5 Low-Carb Swap over High-Carb Foods


Dietitians and health experts often recommend a low-carb diet to help people lose weight, but eliminating carbohydrates from the diet is not a smart option. Leaving out processed carbs and replacing high-Carb Foods items with low-carb foods would actually help you lose weight faster. 

A low-carb food not only aids weight loss but also has numerous health benefits. Carbohydrate cutting down reduces food cravings, which leads to weight loss. Studies reveal that a low-carb diet is better than a low-fat diet if you want to lose more weight.

In this guide, we’ve listed 5 low-carb substitutions for high-carb foods, which will help you incorporate them into your diet and see significant changes in your weight. 

For Wheat Flour:

Research shows two slices of wholewheat bread raise blood sugar levels by more than six teaspoons of sugar. On a low-carb diet, it is recommended to eliminate wheat and other grains in favor of nut and seed flours. In this case, one of the best options is almond flour. This low-carb flour tastes great in both cakes and bread and has a light nutty flavor.

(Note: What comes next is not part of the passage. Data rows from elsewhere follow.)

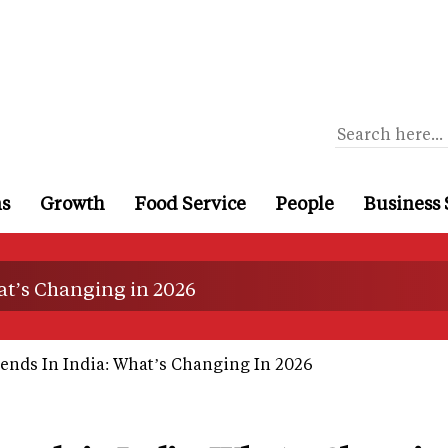
ns
Growth
Food Service
People
Business 
at’s Changing in 2026
ends In India: What’s Changing In 2026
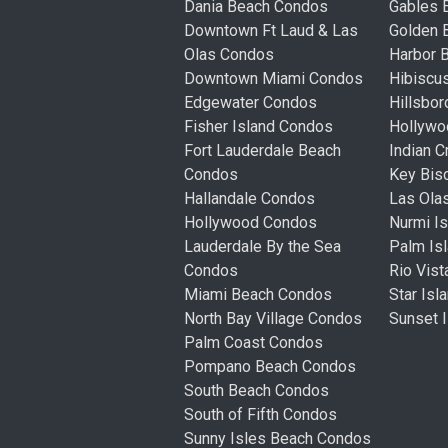
Dania Beach Condos
Gables 
Downtown Ft Laud & Las
Golden
Olas Condos
Harbor 
Downtown Miami Condos
Hibiscu
Edgewater Condos
Hillsbo
Fisher Island Condos
Hollyw
Fort Lauderdale Beach
Indian 
Condos
Key Bis
Hallandale Condos
Las Ola
Hollywood Condos
Nurmi I
Lauderdale By the Sea
Palm Is
Condos
Rio Vis
Miami Beach Condos
Star Is
North Bay Village Condos
Sunset 
Palm Coast Condos
Pompano Beach Condos
South Beach Condos
South of Fifth Condos
Sunny Isles Beach Condos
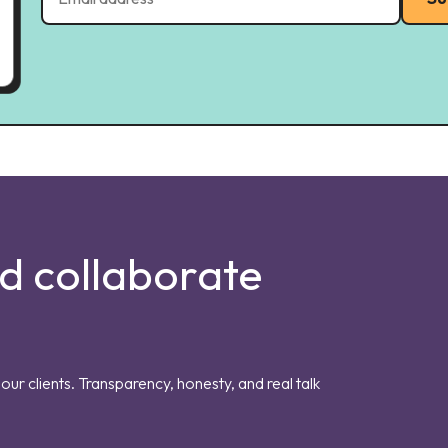
nd collaborate
our clients. Transparency, honesty, and real talk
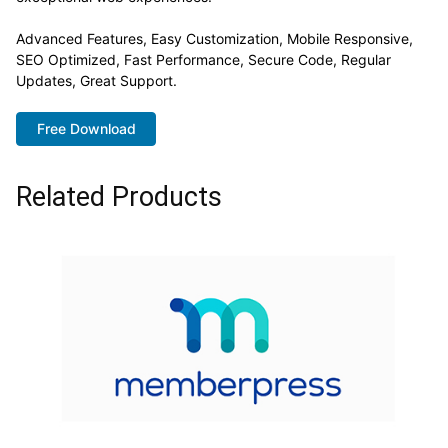
Advanced Features, Easy Customization, Mobile Responsive,
SEO Optimized, Fast Performance, Secure Code, Regular
Updates, Great Support.
Free Download
Related Products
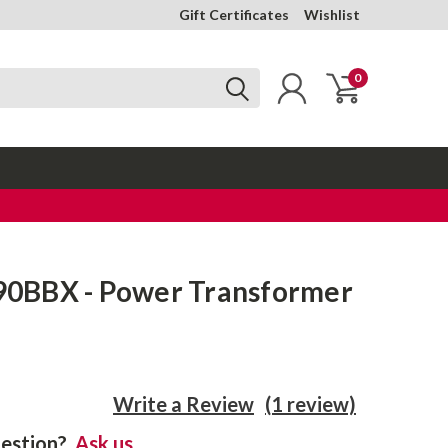
Gift Certificates
Wishlist
0
0BBX - Power Transformer
Write a Review
(1 review)
estion?
Ask us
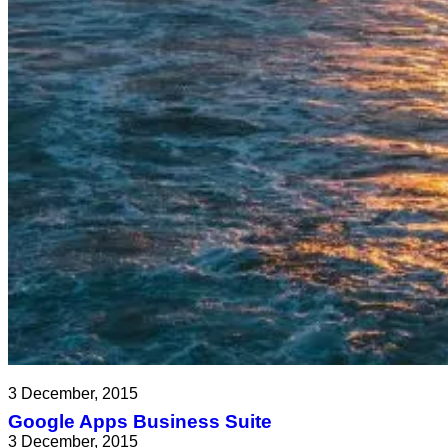
3 December, 2015
Google Apps Business Suite
3 December, 2015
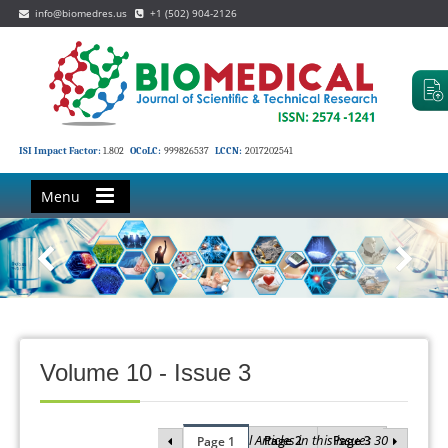
info@biomedres.us
+1 (502) 904-2126
ISI Impact Factor:
1.802
OCoLC:
999826537
LCCN:
2017202541
Menu
Volume 10 - Issue 3
Total Articles in this issue : 30
Page 2
Page 3
Page 1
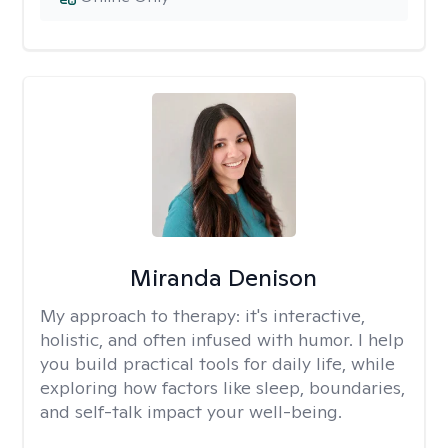
Miranda Denison
My approach to therapy:
it's interactive,
holistic, and often infused with humor. I help
you build practical tools for daily life, while
exploring how factors like sleep, boundaries,
and self-talk impact your well-being.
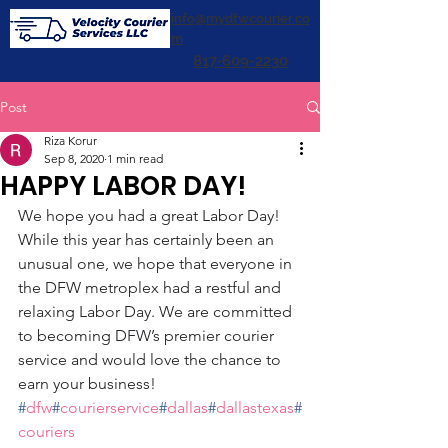
info@mydfwcourier.co
m
817-609-2230
Post
Riza Korur
Sep 8, 2020
1 min read
HAPPY LABOR DAY!
We hope you had a great Labor Day! 
While this year has certainly been an 
unusual one, we hope that everyone in 
the DFW metroplex had a restful and 
relaxing Labor Day. We are committed 
to becoming DFW’s premier courier 
service and would love the chance to 
earn your business! 
#
dfw
#
courierservice
#
dallas
#
dallastexas
#
couriers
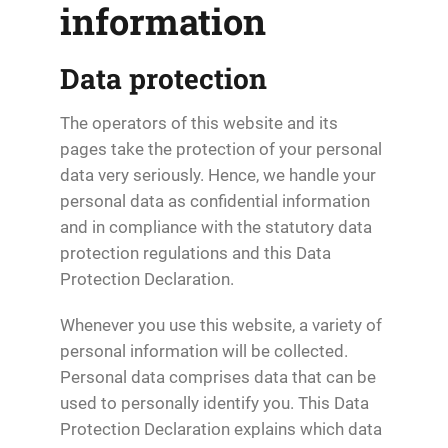
information
Data protection
The operators of this website and its
pages take the protection of your personal
data very seriously. Hence, we handle your
personal data as confidential information
and in compliance with the statutory data
protection regulations and this Data
Protection Declaration.
Whenever you use this website, a variety of
personal information will be collected.
Personal data comprises data that can be
used to personally identify you. This Data
Protection Declaration explains which data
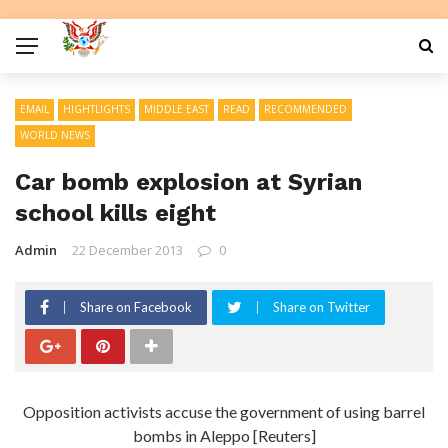
EMAIL
HIGHTLIGHTS
MIDDLE EAST
READ
RECOMMENDED
WORLD NEWS
Car bomb explosion at Syrian
school kills eight
Admin
22 December 2013
0
Share on Facebook
Share on Twitter
Opposition activists accuse the government of using barrel
bombs in Aleppo [Reuters]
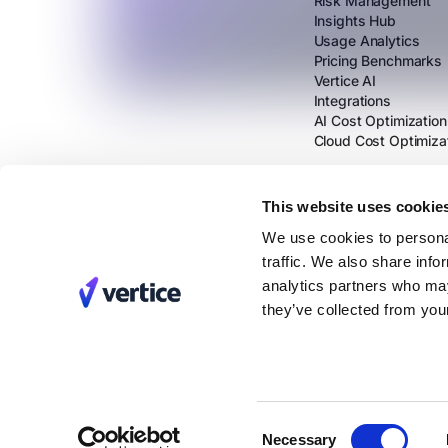
Risk Management
Insights Hub
Usage Analytics
Pricing Benchmarks
Vertice AI
Integrations
AI Cost Optimization
Cloud Cost Optimiza
This website uses cookie
We use cookies to personal
traffic. We also share info
analytics partners who may
they’ve collected from your
Consent
Necessary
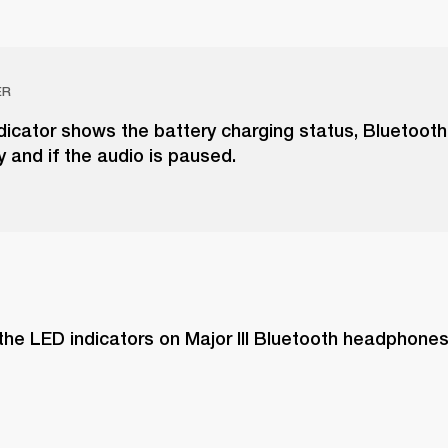
ER
dicator shows the battery charging status, Bluetooth
y and if the audio is paused.
the LED indicators on Major III Bluetooth headphone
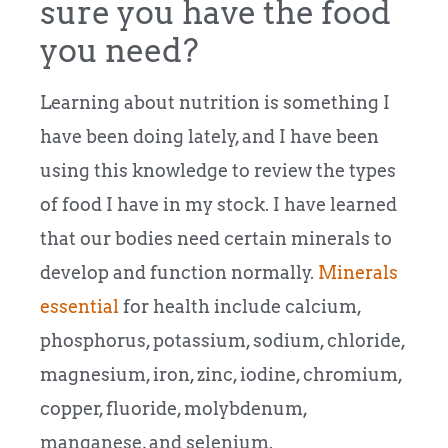
sure you have the food
you need?
Learning about nutrition is something I
have been doing lately, and I have been
using this knowledge to review the types
of food I have in my stock.
I have learned
that our bodies need certain minerals to
develop and function normally.
Minerals
essential
for health include calcium,
phosphorus, potassium, sodium, chloride,
magnesium, iron, zinc, iodine, chromium,
copper, fluoride, molybdenum,
manganese, and selenium.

Moreover, the other options include coconut and seed flours such as flax, sesame, and sunflower.

For White Rice:

Brown rice is less processed as compared to white rice and is viewed as whole food. Rice germ and bran are not eliminated during the process of making brown rice, making it a little more nutrient-dense than white rice. 

Brown rice also known as a heart-healthy food as it contains compounds that help lower the risk of heart disease. They’re packed with minerals and vitamins. You don’t have to worry about gaining weight if you eat one small bowl of brown rice per day.

For Sugar:

It’s so simple to replace sugar in recipes with low-carb sweeteners that we are always surprised that more people don’t do it. Erythritol, Stevia, Monk Fruit, and Allulose are the best sugar substitutes for low-carb keto sweet treats.

  • Erythritol is a sugar substitute that is 1:1. Our bodies do not consume it, so it has no net carbs and no calories. To reduce the slightly cooling aftertaste, many brands combine it with monk fruit or stevia extract.
  • Stevia is available in liquid and granulated form. It’s a great choice if you’re allergic to sugar alcohol. However, it can leave a metallic aftertaste.
  • Allulose is a brand-new sugar substitute. It is a rare sugar, not sugar alcohol. It has no carbs, just like erythritol. Allulose also has the advantage of not re-crystallizing, making it ideal for low-carb ice cream and keto caramel.

For Packed Juice:

A cup of packaged juice contains approximately 32-40 grams of carbohydrates and 132-160 calories. They also contain sugars, preservatives, and other ingredients that should be avoided if you are losing weight. 

For the best results, we recommend making a fruit smoothie at home. There are a plethora of nutritious fruit smoothies to include in your breakfast; that is low in calories, carbs, and sugar if you use Stevia. Several good options to try include chikoo+apple, banana oats smoothies, mango+kiwi, and so on.

For Pizza:

Pizza is an Italian food, high in carbs because of the wheat dough. It contains 30 grams of carbs/slice. However, there are a variety of low-carb pizza dough options! Fathead dough, having mozzarella as a primary ingredient, is among the most popular pizza bases.

You can make great pizza bases with coconut flour, almond flour, and even just cheese as pizza bases. In addition, some recipes use meat and even cauliflower to prepare delicious pizzas crust with low-carb ingredients.